Consider the parallelogram $ABCD$. Let points $E$ and $F$ lie on $AB$ and $AD$, respectively. The line $EF$ meets the extension of $DC$ in the point $H$ and the extension of $BC$ in the point $G$. Show that the $|\Delta AGH| = |\Delta EFC|$ (see figure below).
My first approach was to label the heights of the respective triangles $h_1$ ($\Delta AGH$) and $h_2$ ($\Delta EFC$). If the areas have to be equal, we have:
$$ \begin{equation} \frac{|\Delta AGH|}{|\Delta EFC|} = 1 \iff \frac{h_1(|HF| + |EF| + |EG|)}{h_2|EF|} = 1 \iff \frac{h_1}{h_2}(\frac{|HF| + |EG|}{|EF|} + 1) = 1 \end{equation} $$
But now, I realized that (because of A-A-A for similar triangles), $\Delta HFD\sim\Delta AFE\sim\Delta EGB$, which means that we can rewrite the yet to be proven equation equivalently as:
$$ \begin{equation} \frac{h_1}{h_2}(\frac{DF}{AF} +\frac{BE}{AE} + 1) = 1 \end{equation}$$
But from here, I couldn't really find any way forward... any help would be deeply appreciated.

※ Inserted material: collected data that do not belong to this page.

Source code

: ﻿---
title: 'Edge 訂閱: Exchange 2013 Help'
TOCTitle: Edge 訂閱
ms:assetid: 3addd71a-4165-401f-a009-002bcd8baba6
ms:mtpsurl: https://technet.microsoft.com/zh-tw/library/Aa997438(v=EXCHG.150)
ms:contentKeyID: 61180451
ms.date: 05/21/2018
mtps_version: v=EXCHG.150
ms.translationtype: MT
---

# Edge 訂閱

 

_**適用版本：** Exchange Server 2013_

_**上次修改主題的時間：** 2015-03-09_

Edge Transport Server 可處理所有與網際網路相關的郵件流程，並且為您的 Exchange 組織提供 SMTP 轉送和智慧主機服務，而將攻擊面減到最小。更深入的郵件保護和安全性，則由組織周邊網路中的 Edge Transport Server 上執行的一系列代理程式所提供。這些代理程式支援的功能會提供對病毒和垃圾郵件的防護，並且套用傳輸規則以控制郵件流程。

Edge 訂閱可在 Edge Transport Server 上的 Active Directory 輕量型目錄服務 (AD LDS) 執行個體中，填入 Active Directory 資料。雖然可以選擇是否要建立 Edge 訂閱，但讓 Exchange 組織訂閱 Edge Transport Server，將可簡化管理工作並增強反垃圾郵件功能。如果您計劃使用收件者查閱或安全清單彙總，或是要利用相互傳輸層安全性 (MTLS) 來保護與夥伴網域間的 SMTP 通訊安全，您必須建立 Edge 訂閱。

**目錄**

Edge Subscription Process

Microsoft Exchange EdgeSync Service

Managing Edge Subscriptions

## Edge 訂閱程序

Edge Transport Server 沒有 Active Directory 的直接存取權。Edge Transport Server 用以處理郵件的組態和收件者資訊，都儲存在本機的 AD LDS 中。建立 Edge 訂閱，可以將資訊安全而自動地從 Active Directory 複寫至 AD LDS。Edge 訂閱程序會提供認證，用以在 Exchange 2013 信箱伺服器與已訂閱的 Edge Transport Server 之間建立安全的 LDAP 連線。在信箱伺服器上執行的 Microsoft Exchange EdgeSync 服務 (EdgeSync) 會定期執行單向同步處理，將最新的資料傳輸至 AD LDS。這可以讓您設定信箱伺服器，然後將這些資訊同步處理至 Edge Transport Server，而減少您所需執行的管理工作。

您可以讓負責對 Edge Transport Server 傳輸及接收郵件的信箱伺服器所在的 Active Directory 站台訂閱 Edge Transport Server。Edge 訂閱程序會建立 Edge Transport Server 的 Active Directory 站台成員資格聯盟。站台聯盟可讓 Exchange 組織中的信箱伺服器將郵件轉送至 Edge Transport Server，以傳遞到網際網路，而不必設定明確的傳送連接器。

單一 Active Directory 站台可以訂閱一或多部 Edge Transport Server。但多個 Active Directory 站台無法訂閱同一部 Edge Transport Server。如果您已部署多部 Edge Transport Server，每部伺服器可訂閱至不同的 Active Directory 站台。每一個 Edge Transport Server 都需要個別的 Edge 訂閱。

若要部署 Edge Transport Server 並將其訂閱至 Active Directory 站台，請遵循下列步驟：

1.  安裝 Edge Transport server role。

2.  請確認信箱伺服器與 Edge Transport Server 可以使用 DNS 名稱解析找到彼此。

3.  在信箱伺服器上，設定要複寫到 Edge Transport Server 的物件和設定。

Based on your similar triangles observation, let $\def\ta#1{{\left|{\triangle #1}\right|}} a = \ta {AEF}$ as a unit area.
To calculate $\ta{AGH}$,
$$\begin{align*} \ta{AGH} &= \frac{GH}{EF}\ta{AEF} = \frac{GH}{EF}a \end{align*}$$
To calculate $\ta{EFC}$, observe that $\triangle AEF \sim \triangle CHG$ by AAA,
$$\begin{align*} \ta {CHG} &= \left(\frac{GH}{EF}\right)^2\ta{AEF} = \left(\frac{GH}{EF}\right)^2 a\\ \ta{EFC} &= \frac{EF}{GH} \ta{CHG}\\ &= \frac{GH}{EF}a\\ &= \ta{AGH} \end{align*}$$